Would you restate, exactly as they appear, the lines from the one containing "[625,606,776,629] assets/CSS ->" through the end of the data below?

Change detection outputs:
*** Begin section ***

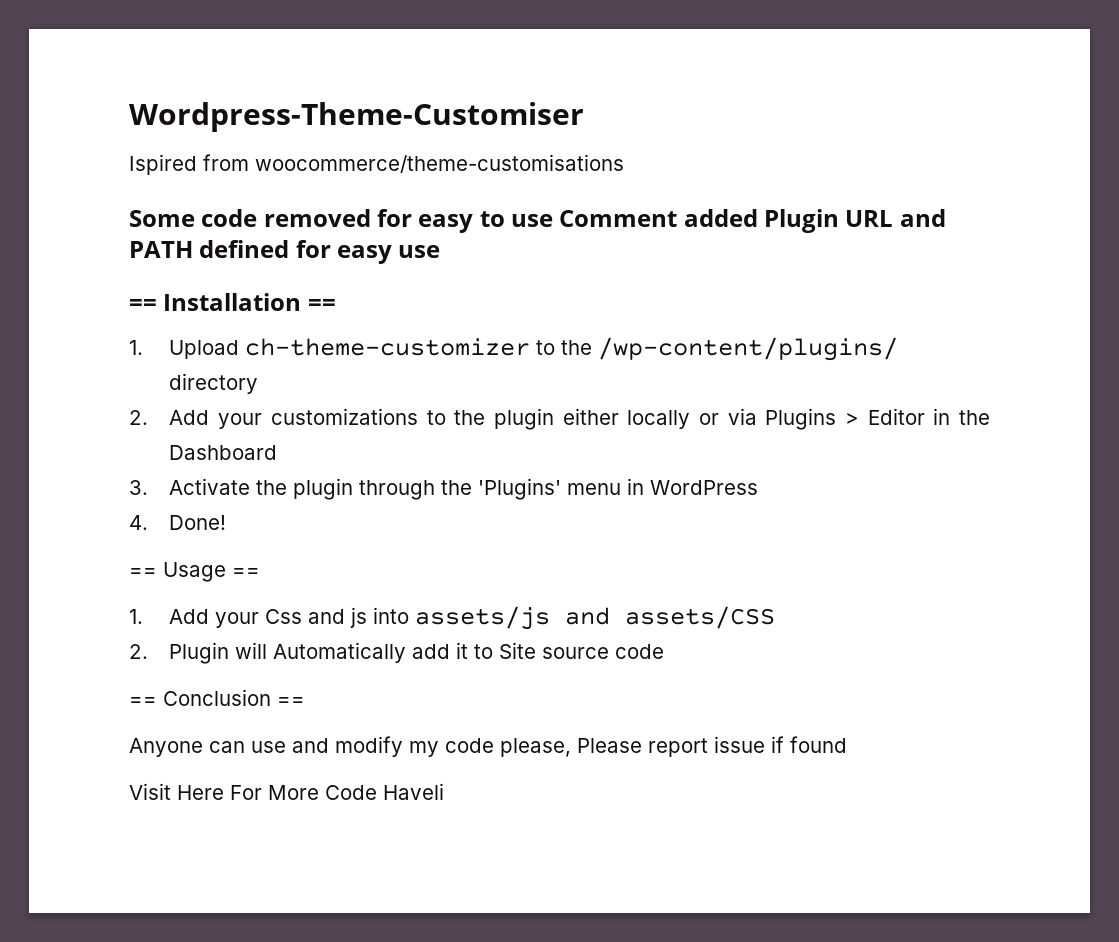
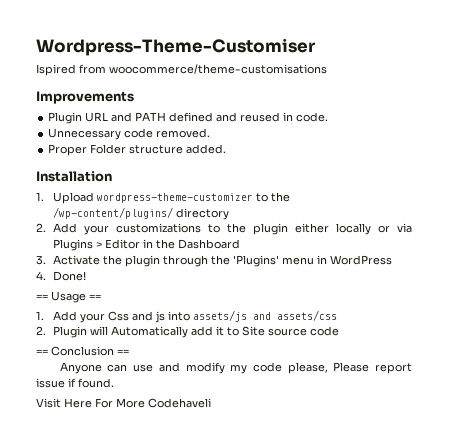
[129,209,758,233] Some code removed for easy to use Comment added -> [36,91,134,104] Improvements //
[295,240,441,264] [129,299,157,311] for easy use // == -> [216,112,329,122] [48,128,211,140] [48,144,227,156] and reused in code. // Unnecessary code removed. // Proper Folder structure added. //
[307,299,336,311] == -> (112, 176) none
[245,338,531,356] ch-theme-customizer -> [97,193,254,203] wordpress-theme-customizer
[625,606,776,629] assets/CSS -> [277,310,338,321] assets/css
[790,736,847,753] found -> [78,378,114,388] found.
[325,783,444,800] Code Haveli -> [148,398,211,408] Codehaveli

*** End section ***

Answer space:
[625,606,776,629] assets/CSS -> [277,310,338,321] assets/css
[790,736,847,753] found -> [78,378,114,388] found.
[325,783,444,800] Code Haveli -> [148,398,211,408] Codehaveli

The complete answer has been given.